(Stored data)

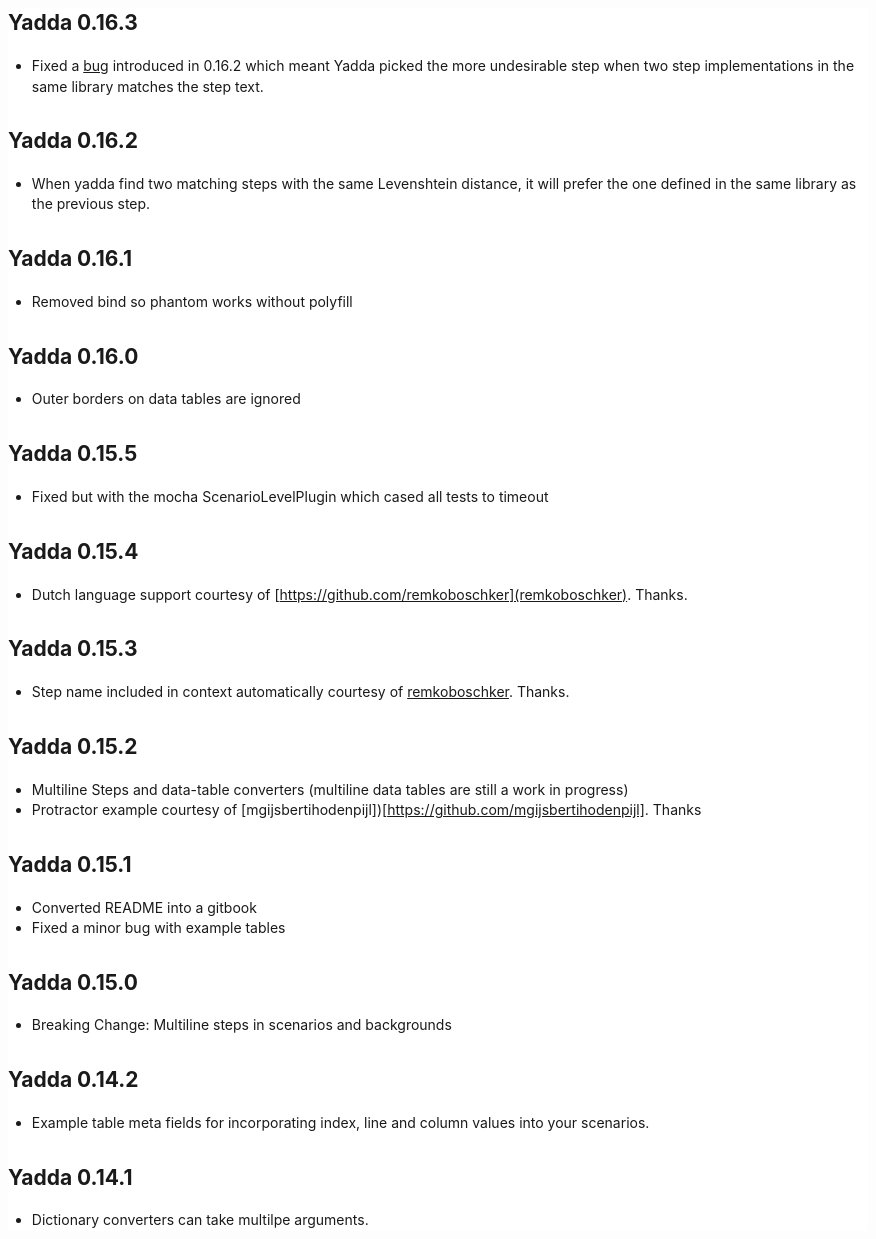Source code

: ## Yadda 0.16.3
* Fixed a [bug](https://github.com/acuminous/yadda/issues/187) introduced in 0.16.2 which meant Yadda picked the more undesirable step when two step implementations in the same library matches the step text.

## Yadda 0.16.2
* When yadda find two matching steps with the same Levenshtein distance, it will prefer the one defined in the same library as the previous step.

## Yadda 0.16.1
* Removed bind so phantom works without polyfill

## Yadda 0.16.0
* Outer borders on data tables are ignored

## Yadda 0.15.5
* Fixed but with the mocha ScenarioLevelPlugin which cased all tests to timeout

## Yadda 0.15.4
* Dutch language support courtesy of [https://github.com/remkoboschker](remkoboschker). Thanks.

## Yadda 0.15.3
* Step name included in context automatically courtesy of [remkoboschker](https://github.com/remkoboschker). Thanks.

## Yadda 0.15.2
* Multiline Steps and data-table converters (multiline data tables are still a work in progress)
* Protractor example courtesy of [mgijsbertihodenpijl])[https://github.com/mgijsbertihodenpijl]. Thanks

## Yadda 0.15.1
* Converted README into a gitbook
* Fixed a minor bug with example tables

## Yadda 0.15.0
* Breaking Change: Multiline steps in scenarios and backgrounds

## Yadda 0.14.2
* Example table meta fields for incorporating index, line and column values into your scenarios.

## Yadda 0.14.1
* Dictionary converters can take multilpe arguments.
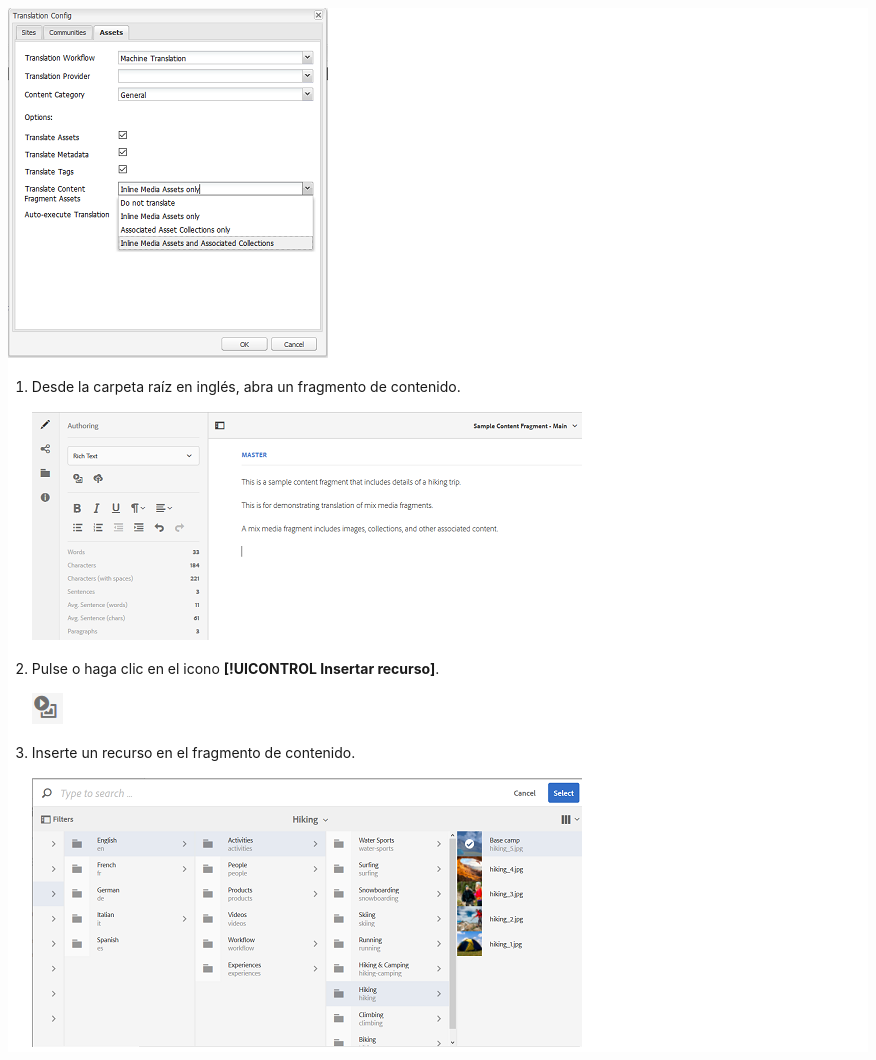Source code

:   ![chlimage_1-447](assets/chlimage_1-447.png)

1. Desde la carpeta raíz en inglés, abra un fragmento de contenido.

   ![chlimage_1-448](assets/chlimage_1-448.png)

1. Pulse o haga clic en el icono **[!UICONTROL Insertar recurso]**.

   ![chlimage_1-449](assets/chlimage_1-449.png)

1. Inserte un recurso en el fragmento de contenido.

   ![chlimage_1-450](assets/chlimage_1-450.png)
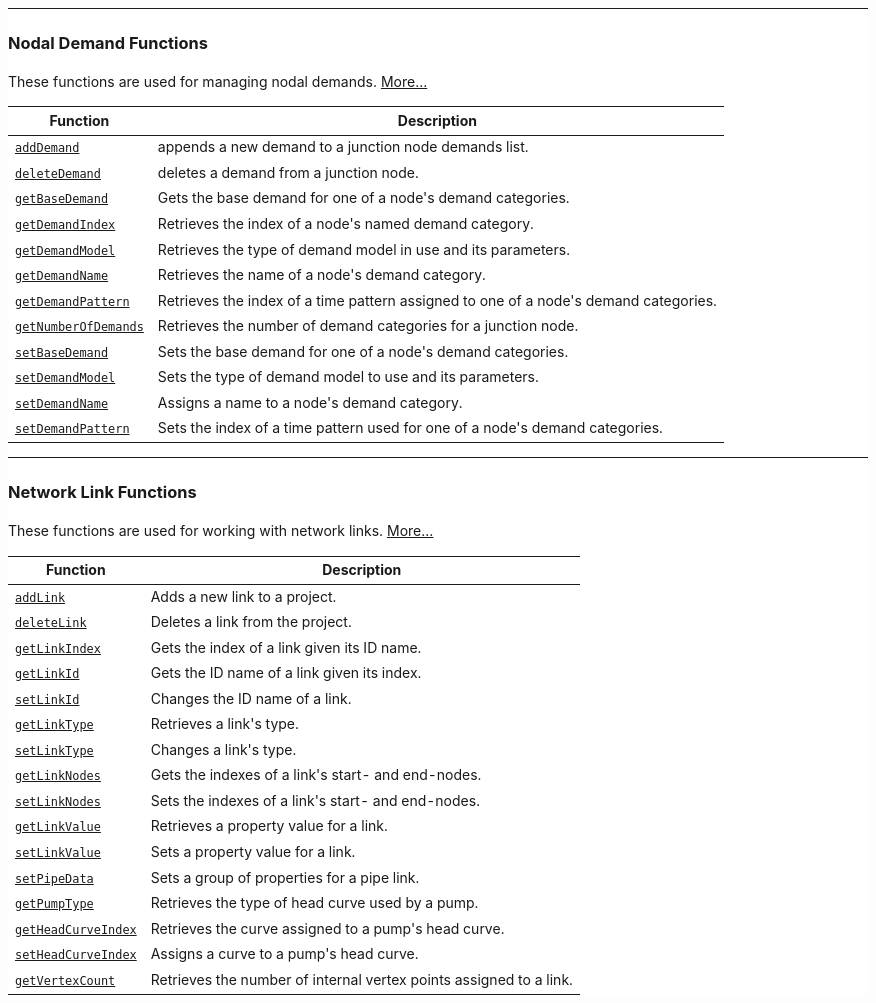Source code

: 
---

### Nodal Demand Functions

These functions are used for managing nodal demands. [More...](Nodal-Demand-Functions)

| Function                                                                                           | Description                                                                          |
| -------------------------------------------------------------------------------------------------- | ------------------------------------------------------------------------------------ |
| <a href="../project-functions/nodal-demand#adddemand"><code>addDemand</code></a>                   | appends a new demand to a junction node demands list.                                |
| <a href="../project-functions/nodal-demand#deletedemand"><code>deleteDemand</code></a>             | deletes a demand from a junction node.                                               |
| <a href="../project-functions/nodal-demand#getbasedemand"><code>getBaseDemand</code></a>           | Gets the base demand for one of a node's demand categories.                          |
| <a href="../project-functions/nodal-demand#getdemandindex"><code>getDemandIndex</code></a>         | Retrieves the index of a node's named demand category.                               |
| <a href="../project-functions/nodal-demand#getdemandmodel"><code>getDemandModel</code></a>         | Retrieves the type of demand model in use and its parameters.                        |
| <a href="../project-functions/nodal-demand#getdemandname"><code>getDemandName</code></a>           | Retrieves the name of a node's demand category.                                      |
| <a href="../project-functions/nodal-demand#getdemandpattern"><code>getDemandPattern</code></a>     | Retrieves the index of a time pattern assigned to one of a node's demand categories. |
| <a href="../project-functions/nodal-demand#getnumberofdemands"><code>getNumberOfDemands</code></a> | Retrieves the number of demand categories for a junction node.                       |
| <a href="../project-functions/nodal-demand#setbasedemand"><code>setBaseDemand</code></a>           | Sets the base demand for one of a node's demand categories.                          |
| <a href="../project-functions/nodal-demand#setdemandmodel"><code>setDemandModel</code></a>         | Sets the type of demand model to use and its parameters.                             |
| <a href="../project-functions/nodal-demand#setdemandname"><code>setDemandName</code></a>           | Assigns a name to a node's demand category.                                          |
| <a href="../project-functions/nodal-demand#setdemandpattern"><code>setDemandPattern</code></a>     | Sets the index of a time pattern used for one of a node's demand categories.         |

---

### Network Link Functions

These functions are used for working with network links. [More...](Network-Link-Functions)

| Function                                                                                         | Description                                                        |
| ------------------------------------------------------------------------------------------------ | ------------------------------------------------------------------ |
| <a href="../project-functions/network-link#addlink"><code>addLink</code></a>                     | Adds a new link to a project.                                      |
| <a href="../project-functions/network-link#deletelink"><code>deleteLink</code></a>               | Deletes a link from the project.                                   |
| <a href="../project-functions/network-link#getlinkindex"><code>getLinkIndex</code></a>           | Gets the index of a link given its ID name.                        |
| <a href="../project-functions/network-link#getlinkid"><code>getLinkId</code></a>                 | Gets the ID name of a link given its index.                        |
| <a href="../project-functions/network-link#setlinkid"><code>setLinkId</code></a>                 | Changes the ID name of a link.                                     |
| <a href="../project-functions/network-link#getlinktype"><code>getLinkType</code></a>             | Retrieves a link's type.                                           |
| <a href="../project-functions/network-link#setlinktype"><code>setLinkType</code></a>             | Changes a link's type.                                             |
| <a href="../project-functions/network-link#getlinknodes"><code>getLinkNodes</code></a>           | Gets the indexes of a link's start- and end-nodes.                 |
| <a href="../project-functions/network-link#setlinknodes"><code>setLinkNodes</code></a>           | Sets the indexes of a link's start- and end-nodes.                 |
| <a href="../project-functions/network-link#getlinkvalue"><code>getLinkValue</code></a>           | Retrieves a property value for a link.                             |
| <a href="../project-functions/network-link#setlinkvalue"><code>setLinkValue</code></a>           | Sets a property value for a link.                                  |
| <a href="../project-functions/network-link#setpipedata"><code>setPipeData</code></a>             | Sets a group of properties for a pipe link.                        |
| <a href="../project-functions/network-link#getpumptype"><code>getPumpType</code></a>             | Retrieves the type of head curve used by a pump.                   |
| <a href="../project-functions/network-link#getheadcurveindex"><code>getHeadCurveIndex</code></a> | Retrieves the curve assigned to a pump's head curve.               |
| <a href="../project-functions/network-link#setheadcurveindex"><code>setHeadCurveIndex</code></a> | Assigns a curve to a pump's head curve.                            |
| <a href="../project-functions/network-link#getvertexcount"><code>getVertexCount</code></a>       | Retrieves the number of internal vertex points assigned to a link. |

## Work request
Please convert the lines of the listing into a JSON list of strings, one string per line with blank lines left out, beginning at the line that contains "## Yadda 0.15.2" and stopping after the line that contains "scenarios and backgrounds".

## Exercise answer
[
  "## Yadda 0.15.2",
  "* Multiline Steps and data-table converters (multiline data tables are still a work in progress)",
  "* Protractor example courtesy of [mgijsbertihodenpijl])[https://github.com/mgijsbertihodenpijl]. Thanks",
  "## Yadda 0.15.1",
  "* Converted README into a gitbook",
  "* Fixed a minor bug with example tables",
  "## Yadda 0.15.0",
  "* Breaking Change: Multiline steps in scenarios and backgrounds"
]